### TASK STATEMENT
Quote the text of the data items below word for word, omitting the pictures.

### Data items
· · ·

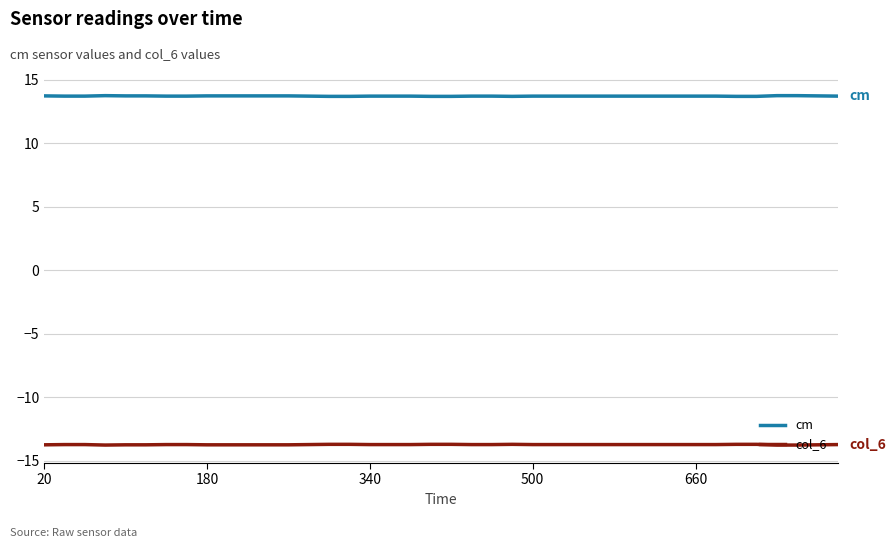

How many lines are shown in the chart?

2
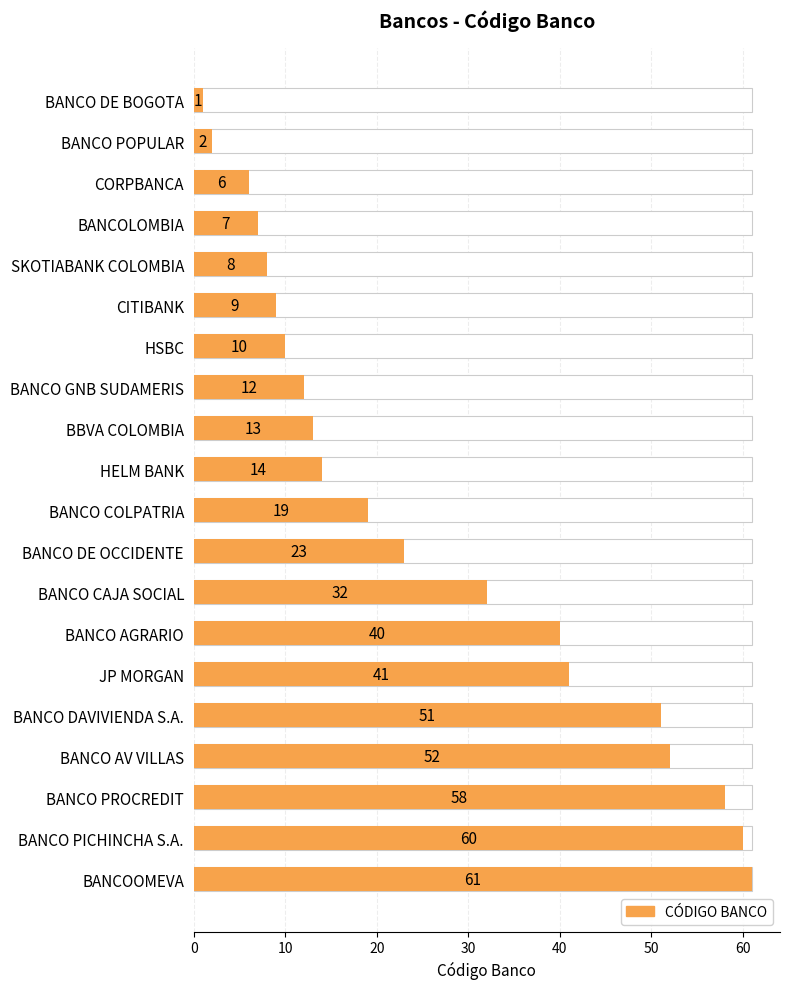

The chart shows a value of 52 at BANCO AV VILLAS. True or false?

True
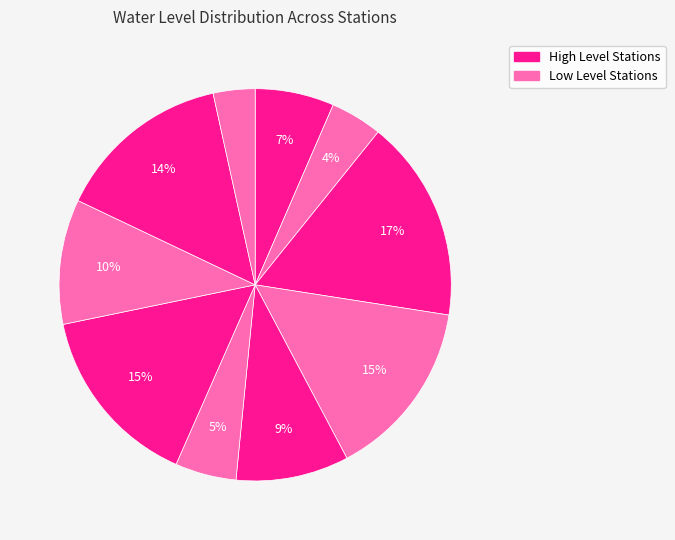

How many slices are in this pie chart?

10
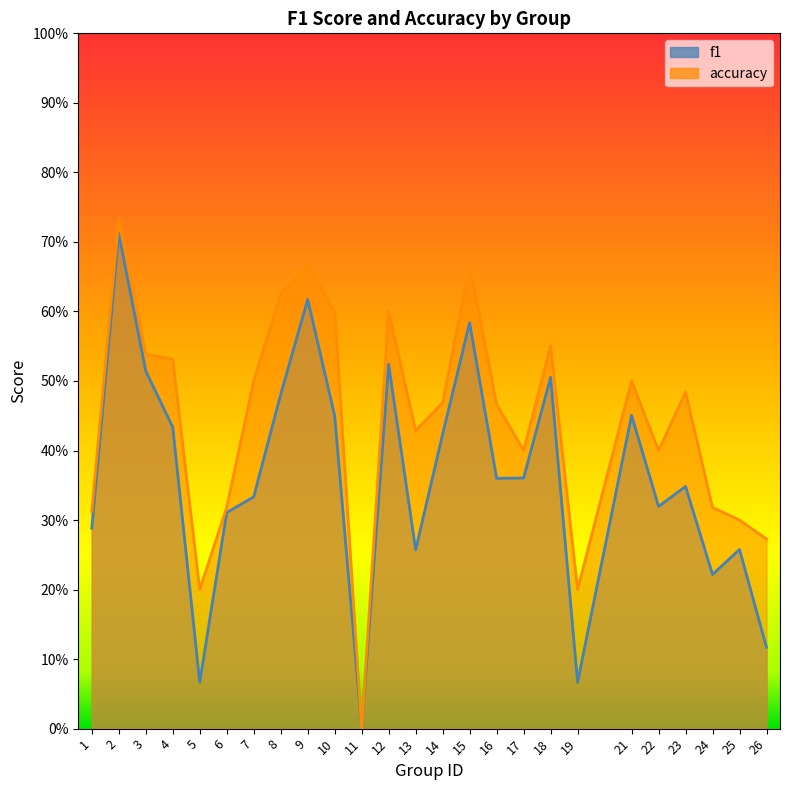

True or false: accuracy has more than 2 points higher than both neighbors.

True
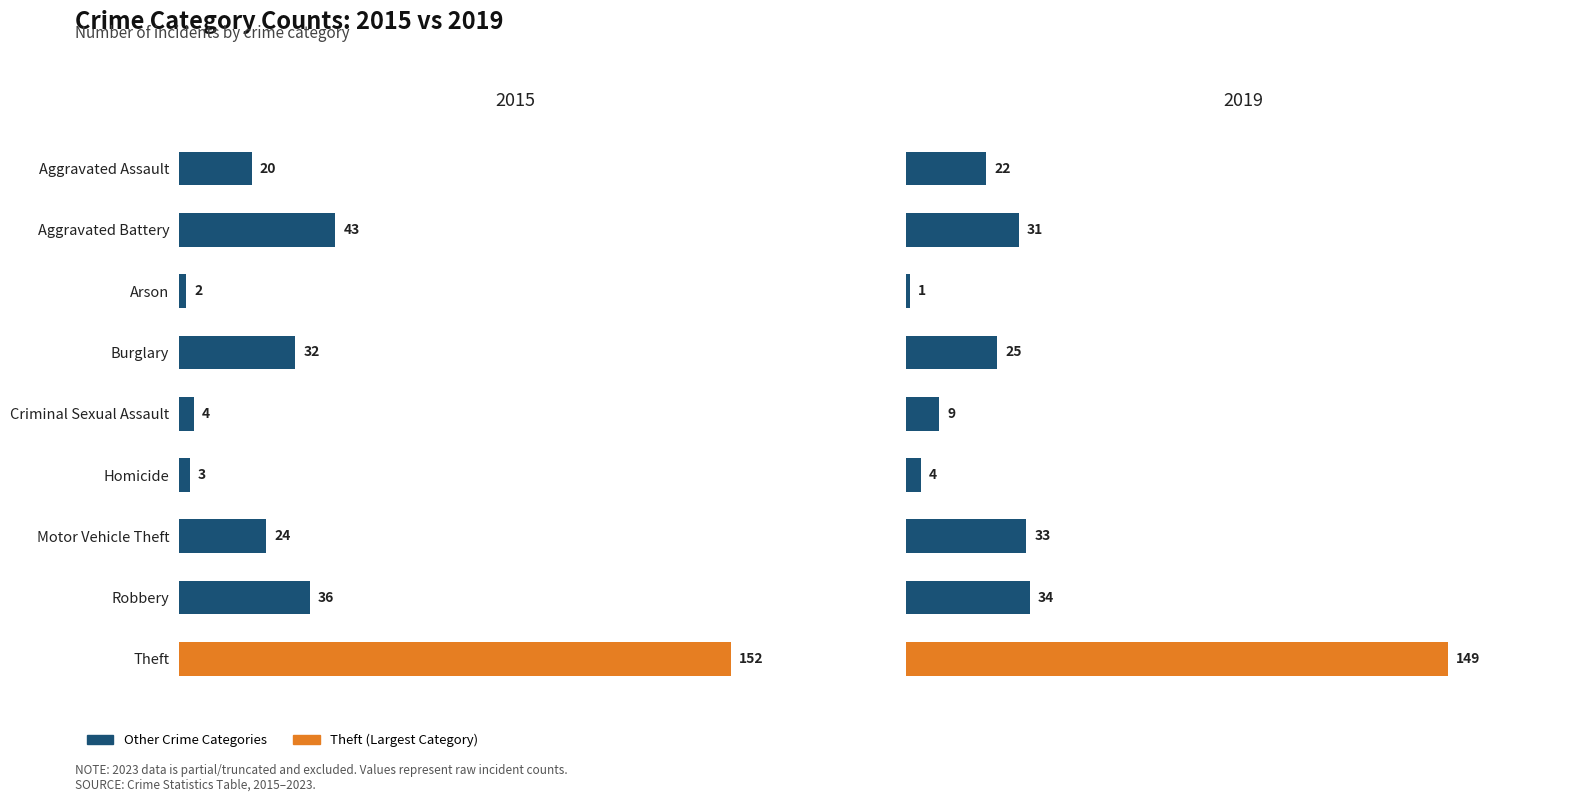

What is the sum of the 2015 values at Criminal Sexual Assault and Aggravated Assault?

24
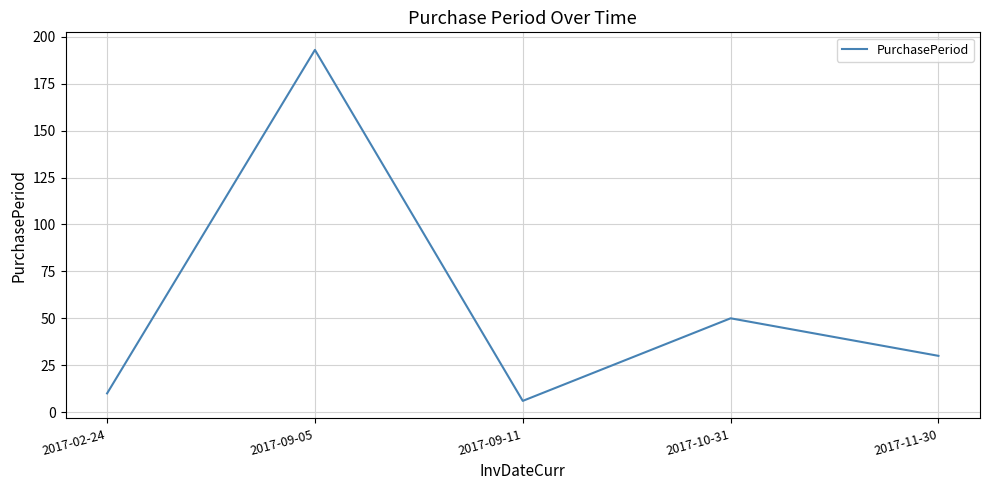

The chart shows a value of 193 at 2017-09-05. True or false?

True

· · ·

### THE COMPLETED TASK
How many lines are shown in the chart?

2

The chart shows a value of 52 at BANCO AV VILLAS. True or false?

True

How many slices are in this pie chart?

10

True or false: accuracy has more than 2 points higher than both neighbors.

True

What is the sum of the 2015 values at Criminal Sexual Assault and Aggravated Assault?

24

The chart shows a value of 193 at 2017-09-05. True or false?

True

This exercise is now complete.